AI-woordenlijst
Het complete woordenboek van kunstmatige intelligentie
Nested Cross-Validation
Model evaluation technique using two nested cross-validation loops to prevent overfitting during hyperparameter optimization. The inner loop selects the best hyperparameters while the outer loop evaluates the performance of the selected model in an unbiased manner.
Inner Loop
First level of cross-validation in nested cross-validation, responsible for selecting and optimizing model hyperparameters. This loop uses a separate validation set to identify the optimal configuration before final evaluation.
Outer Loop
Second level of cross-validation in nested cross-validation, providing an unbiased estimate of model performance after hyperparameter selection. The test data from this loop is never used during hyperparameter optimization.
Hyperparameter Overfitting
Phenomenon where hyperparameters are optimized to perform specifically on the validation set, compromising generalization to new data. This problem occurs when the same cross-validation is used for both hyperparameter selection and final evaluation.
Selection Bias
Systematic error introduced during model or hyperparameter selection when the test set is implicitly used in the optimization process. This bias leads to an optimistic and unrealistic estimate of model performance in production.
Nested Grid Search
Method combining nested cross-validation with exhaustive hyperparameter search on a predefined grid. Each grid configuration is evaluated by the inner loop before the best one is tested by the outer loop.
Estimated Generalization Error
Performance measure obtained by the outer loop of nested cross-validation, representing an approximation of model error on unseen data.
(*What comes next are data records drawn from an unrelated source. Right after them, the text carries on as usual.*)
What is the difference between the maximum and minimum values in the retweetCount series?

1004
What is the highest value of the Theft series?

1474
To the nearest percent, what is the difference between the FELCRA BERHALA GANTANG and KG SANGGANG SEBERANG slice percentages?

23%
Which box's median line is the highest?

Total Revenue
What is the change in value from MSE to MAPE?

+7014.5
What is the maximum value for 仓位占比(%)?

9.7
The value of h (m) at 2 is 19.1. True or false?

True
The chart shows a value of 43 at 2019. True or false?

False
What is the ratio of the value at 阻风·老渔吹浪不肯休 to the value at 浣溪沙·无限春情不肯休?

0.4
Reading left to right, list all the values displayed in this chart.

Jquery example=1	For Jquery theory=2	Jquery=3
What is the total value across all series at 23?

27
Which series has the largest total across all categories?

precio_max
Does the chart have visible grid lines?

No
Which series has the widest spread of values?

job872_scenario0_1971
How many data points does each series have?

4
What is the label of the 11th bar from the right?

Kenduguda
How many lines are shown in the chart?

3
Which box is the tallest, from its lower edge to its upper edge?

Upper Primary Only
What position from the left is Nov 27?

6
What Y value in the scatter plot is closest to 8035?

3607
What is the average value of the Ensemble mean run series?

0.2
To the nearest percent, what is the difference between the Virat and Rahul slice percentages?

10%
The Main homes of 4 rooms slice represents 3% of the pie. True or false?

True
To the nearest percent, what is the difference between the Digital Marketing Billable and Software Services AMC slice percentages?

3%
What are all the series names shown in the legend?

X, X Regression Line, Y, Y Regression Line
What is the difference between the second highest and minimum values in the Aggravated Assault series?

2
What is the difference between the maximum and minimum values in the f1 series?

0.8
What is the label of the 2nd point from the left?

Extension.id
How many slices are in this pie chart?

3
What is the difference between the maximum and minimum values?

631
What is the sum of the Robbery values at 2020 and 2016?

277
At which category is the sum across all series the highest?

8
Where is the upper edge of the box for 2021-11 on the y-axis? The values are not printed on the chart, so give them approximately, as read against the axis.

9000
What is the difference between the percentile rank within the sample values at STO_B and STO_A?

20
This estimate is considered more reliable than that obtained by simple cross-validation.
Sequential Optimization
Process where hyperparameter selection and model evaluation are performed sequentially but on separate datasets to avoid contamination. This approach is fundamentally implemented in nested cross-validation.
Nested Cross-Validation
Extension of nested cross-validation adding a third level for selection between different model families. Each level uses disjoint data to ensure a completely unbiased evaluation of the entire pipeline.
Temporal Information Leakage
Specific problem to serial data where nested cross-validation is essential to maintain chronological order between training, validation, and test sets. This approach prevents the use of future information in optimization.
Selection Stability
Ability of nested cross-validation to identify robust hyperparameters that perform consistently across different outer validation folds. Low stability indicates strong dependence on specific training data.
Quadratic Computational Cost
Algorithmic complexity of nested cross-validation, requiring O(k²) trainings where k is the number of folds. This high cost is the necessary compromise to obtain an unbiased evaluation of model performance.
Nested Monte Carlo Cross-Validation
Variant of nested cross-validation using random sampling with replacement for both inner and outer loops. This approach reduces correlation between estimates while maintaining the impartiality of evaluation.
Evaluation Pipelining
Software architecture where nested cross-validation is implemented as a complete pipeline integrating preprocessing, feature selection, hyperparameter optimization, and final evaluation. This structure guarantees reproducibility and absence of data leakage.
Nested Confidence Intervals
Statistical method using the results of the outer loop to calculate confidence intervals on model performance. These intervals reflect uncertainty due to both data variability and the hyperparameter selection process.